Another quote from Dr. King brings the issue into focus."...most 
of the gains...were obtained at bargain rates.  The desegregation 
of public facilities cost nothing; neither did the election and 
appointment of a few blacks to public officials...." To move to 
the next level of progress, we must face the fact that there are 
going to be costs, especially economic costs.  To hire two black 
firefighters means two white firefighters won't be hired, and 
this is no easy reality.  Racism is ultimately based on power and 
greed, the twin demons of most human frailties.  These demons 
cannot be scapegoated, as the saga of Willie Horton proves.  They 
are more like the Hydra, and will haunt our dreams, waking and 
other, regardless.

T.RTitleUserPersonal
Name
DateLines
763.1ULTRA::WITTENBERGSecure Systems for Insecure PeopleTue Aug 29 1989 11:076
    I was wrong in stating that this came from this weekend's Globe. I
    know  I saw it in the magazine section of a newspaper, and my best
    guess  now  is  the  "New York Times Magazine". Probably either 27
    Aug. or 20 Aug., 1989.

--David
763.2WMOIS::B_REINKEIf you are a dreamer, come in..Tue Aug 29 1989 11:085
    Thanks David, The woman who sent it to me didn't include the source.

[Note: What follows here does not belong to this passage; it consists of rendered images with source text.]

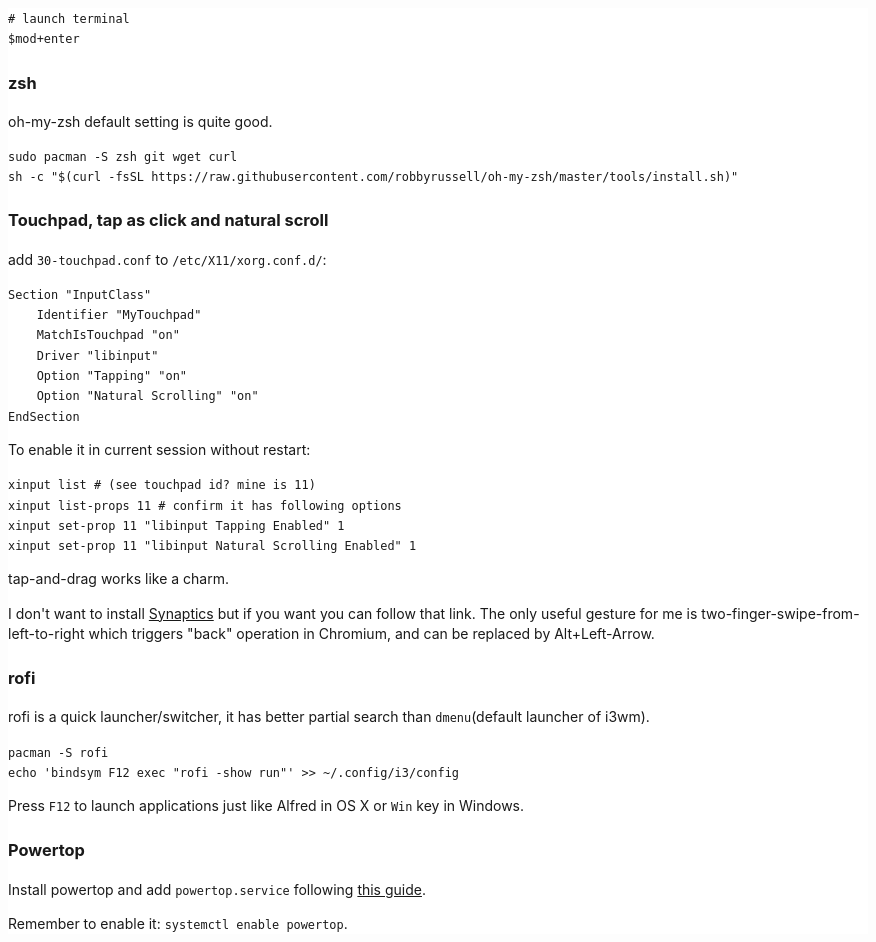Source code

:     # launch terminal
    $mod+enter


### zsh

oh-my-zsh default setting is quite good.

    sudo pacman -S zsh git wget curl
    sh -c "$(curl -fsSL https://raw.githubusercontent.com/robbyrussell/oh-my-zsh/master/tools/install.sh)"


### Touchpad, tap as click and natural scroll

add `30-touchpad.conf` to `/etc/X11/xorg.conf.d/`:

    Section "InputClass"
        Identifier "MyTouchpad"
        MatchIsTouchpad "on"
        Driver "libinput"
        Option "Tapping" "on"
        Option "Natural Scrolling" "on"
    EndSection

To enable it in current session without restart:

    xinput list # (see touchpad id? mine is 11)
    xinput list-props 11 # confirm it has following options
    xinput set-prop 11 "libinput Tapping Enabled" 1
    xinput set-prop 11 "libinput Natural Scrolling Enabled" 1

tap-and-drag works like a charm.

I don't want to install [Synaptics](https://wiki.archlinux.org/index.php/Synaptics) but if you want you can follow that link. The only useful gesture for me is two-finger-swipe-from-left-to-right which triggers "back" operation in Chromium, and can be replaced by Alt+Left-Arrow.


### rofi

rofi is a quick launcher/switcher, it has better partial search than `dmenu`(default launcher of i3wm).

    pacman -S rofi
    echo 'bindsym F12 exec "rofi -show run"' >> ~/.config/i3/config

Press `F12` to launch applications just like Alfred in OS X or `Win` key in Windows.


### Powertop

Install powertop and add `powertop.service` following [this guide](https://wiki.archlinux.org/index.php/powertop).

Remember to enable it: `systemctl enable powertop`.
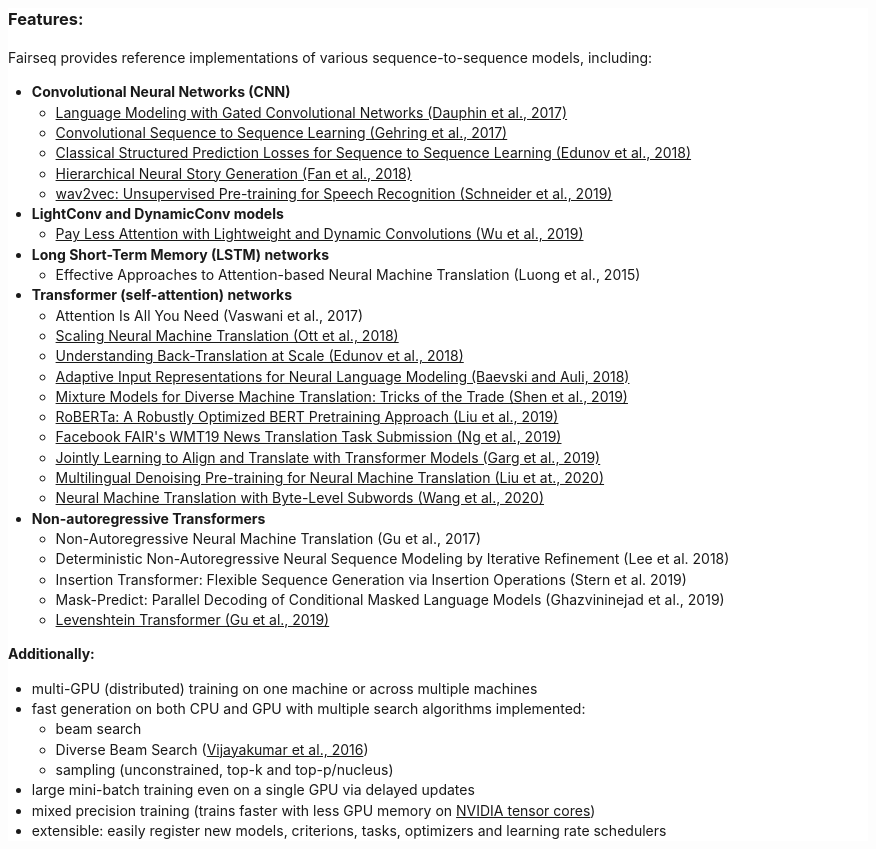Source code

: ### Features:

Fairseq provides reference implementations of various sequence-to-sequence models, including:
- **Convolutional Neural Networks (CNN)**
  - [Language Modeling with Gated Convolutional Networks (Dauphin et al., 2017)](examples/language_model/conv_lm/README.md)
  - [Convolutional Sequence to Sequence Learning (Gehring et al., 2017)](examples/conv_seq2seq/README.md)
  - [Classical Structured Prediction Losses for Sequence to Sequence Learning (Edunov et al., 2018)](https://github.com/pytorch/fairseq/tree/classic_seqlevel)
  - [Hierarchical Neural Story Generation (Fan et al., 2018)](examples/stories/README.md)
  - [wav2vec: Unsupervised Pre-training for Speech Recognition (Schneider et al., 2019)](examples/wav2vec/README.md)
- **LightConv and DynamicConv models**
  - [Pay Less Attention with Lightweight and Dynamic Convolutions (Wu et al., 2019)](examples/pay_less_attention_paper/README.md)
- **Long Short-Term Memory (LSTM) networks**
  - Effective Approaches to Attention-based Neural Machine Translation (Luong et al., 2015)
- **Transformer (self-attention) networks**
  - Attention Is All You Need (Vaswani et al., 2017)
  - [Scaling Neural Machine Translation (Ott et al., 2018)](examples/scaling_nmt/README.md)
  - [Understanding Back-Translation at Scale (Edunov et al., 2018)](examples/backtranslation/README.md)
  - [Adaptive Input Representations for Neural Language Modeling (Baevski and Auli, 2018)](examples/language_model/transformer_lm/README.md)
  - [Mixture Models for Diverse Machine Translation: Tricks of the Trade (Shen et al., 2019)](examples/translation_moe/README.md)
  - [RoBERTa: A Robustly Optimized BERT Pretraining Approach (Liu et al., 2019)](examples/roberta/README.md)
  - [Facebook FAIR's WMT19 News Translation Task Submission (Ng et al., 2019)](examples/wmt19/README.md)
  - [Jointly Learning to Align and Translate with Transformer Models (Garg et al., 2019)](examples/joint_alignment_translation/README.md )
  - [Multilingual Denoising Pre-training for Neural Machine Translation (Liu et at., 2020)](examples/mbart/README.md)
  - [Neural Machine Translation with Byte-Level Subwords (Wang et al., 2020)](examples/byte_level_bpe/README.md)
- **Non-autoregressive Transformers**
  - Non-Autoregressive Neural Machine Translation (Gu et al., 2017)
  - Deterministic Non-Autoregressive Neural Sequence Modeling by Iterative Refinement (Lee et al. 2018)
  - Insertion Transformer: Flexible Sequence Generation via Insertion Operations (Stern et al. 2019)
  - Mask-Predict: Parallel Decoding of Conditional Masked Language Models (Ghazvininejad et al., 2019)
  - [Levenshtein Transformer (Gu et al., 2019)](examples/nonautoregressive_translation/README.md)


**Additionally:**
- multi-GPU (distributed) training on one machine or across multiple machines
- fast generation on both CPU and GPU with multiple search algorithms implemented:
  - beam search
  - Diverse Beam Search ([Vijayakumar et al., 2016](https://arxiv.org/abs/1610.02424))
  - sampling (unconstrained, top-k and top-p/nucleus)
- large mini-batch training even on a single GPU via delayed updates
- mixed precision training (trains faster with less GPU memory on [NVIDIA tensor cores](https://developer.nvidia.com/tensor-cores))
- extensible: easily register new models, criterions, tasks, optimizers and learning rate schedulers
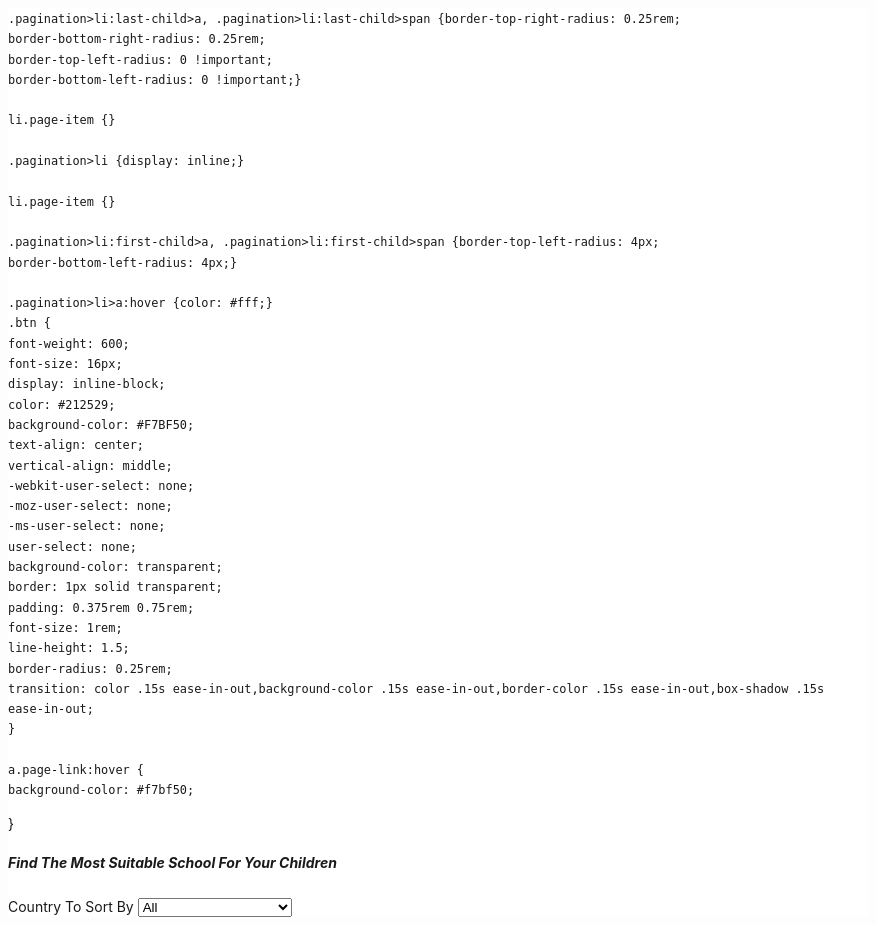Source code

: 	.pagination>li:last-child>a, .pagination>li:last-child>span {border-top-right-radius: 0.25rem;
    border-bottom-right-radius: 0.25rem;
    border-top-left-radius: 0 !important;
    border-bottom-left-radius: 0 !important;}

	li.page-item {}

	.pagination>li {display: inline;}

	li.page-item {}

	.pagination>li:first-child>a, .pagination>li:first-child>span {border-top-left-radius: 4px;
	border-bottom-left-radius: 4px;}

	.pagination>li>a:hover {color: #fff;}
	.btn {
	font-weight: 600;
	font-size: 16px;
	display: inline-block;
	color: #212529;
	background-color: #F7BF50;
	text-align: center;
	vertical-align: middle;
	-webkit-user-select: none;
	-moz-user-select: none;
	-ms-user-select: none;
	user-select: none;
	background-color: transparent;
	border: 1px solid transparent;
	padding: 0.375rem 0.75rem;
	font-size: 1rem;
	line-height: 1.5;
	border-radius: 0.25rem;
	transition: color .15s ease-in-out,background-color .15s ease-in-out,border-color .15s ease-in-out,box-shadow .15s
	ease-in-out;
	}

    a.page-link:hover {
    background-color: #f7bf50;
}

</style>



<body>
    <div>
        <div class="container mt-5">
            <div class="row d-flex justify-content-center">
                <div class="col-md-10">
                    <div class="card p-3 py-4">
                        <h5>Find The Most Suitable School For Your Children</h5>
                        <div class="row g-3 mt-2">
                            <div class="col-md-3">
                                <label for="country" class="control-label" aria-expanded="false">Country To Sort By</label>
                                <select class="country form-control mh selectpicker form-override"  data-live-search="true"  data-width="100%" aria-expanded="false">
                                    <option value="all">All</option>
                                    <option value="afghanistan">Afghanistan</option>
                                    <option value="australia">Australia</option>
                                    <option value="bangladesh">Bangladesh</option>
                                    <option value="bosnia_and_herzegovina">Bosnia & Herzegovina</option>
                                    <option value="cambodia">Cambodia</option>
                                    <option value="canada">Canada</option>
                                    <option value="chile">Chile</option>
                                    <option value="china">China</option>
                                    <option value="croatia">Croatia</option>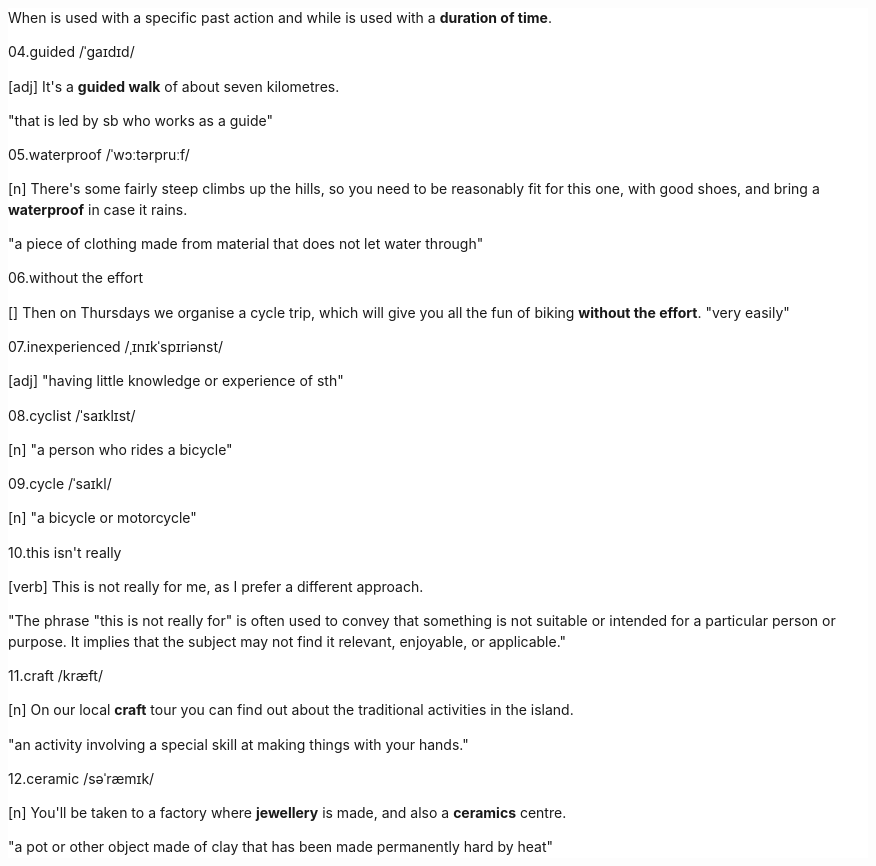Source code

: When is used with a specific past action and while is used with a **duration of time**.



04.guided /ˈɡaɪdɪd/

[adj] It's a **guided walk** of about seven kilometres.

"that is led by sb who works as a guide"



05.waterproof /ˈwɔːtərpruːf/

[n] There's some fairly steep climbs up the hills, so you need to be reasonably fit for this one, with good shoes, and bring a **waterproof** in case it rains. 

"a piece of clothing made from material that does not let water through"



06.without the effort 

[] Then on Thursdays we organise a cycle trip, which will give you all the fun of biking **without the effort**. "very easily"



07.inexperienced /ˌɪnɪkˈspɪriənst/

[adj] "having little knowledge or experience of sth"



08.cyclist /ˈsaɪklɪst/

[n] "a person who rides a bicycle"



09.cycle /ˈsaɪkl/

[n] "a bicycle or motorcycle"



10.this isn't really

[verb] This is not really for me, as I prefer a different approach. 

"The phrase "this is not really for" is often used to convey that something is not suitable or intended for a particular person or purpose. It implies that the subject may not find it relevant, enjoyable, or applicable." 



11.craft /kræft/

[n] On our local **craft** tour you can find out about the traditional activities in the island.

"an activity involving a special skill at making things with your hands."  



12.ceramic /səˈræmɪk/

[n] You'll be taken to a factory where **jewellery** is made, and also a **ceramics** centre.

"a pot or other object made of clay that has been made permanently hard by heat"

    I am normally quite careful to give proper credit to a published
    article and I appreciate your giving it here.
    
    Bonnie
763.3Thanks for a Great ArticleUSEM::DONOVANTue Aug 29 1989 13:185
    Thanks Bonnie.
    
    Kate
    
    
763.4Confirmation of sourceQUARK::LIONELFree advice is worth every centTue Aug 29 1989 19:074
It was the 20-Aug issue of the New York Times magazine.  I knew I had
seen it, but couldn't remember where.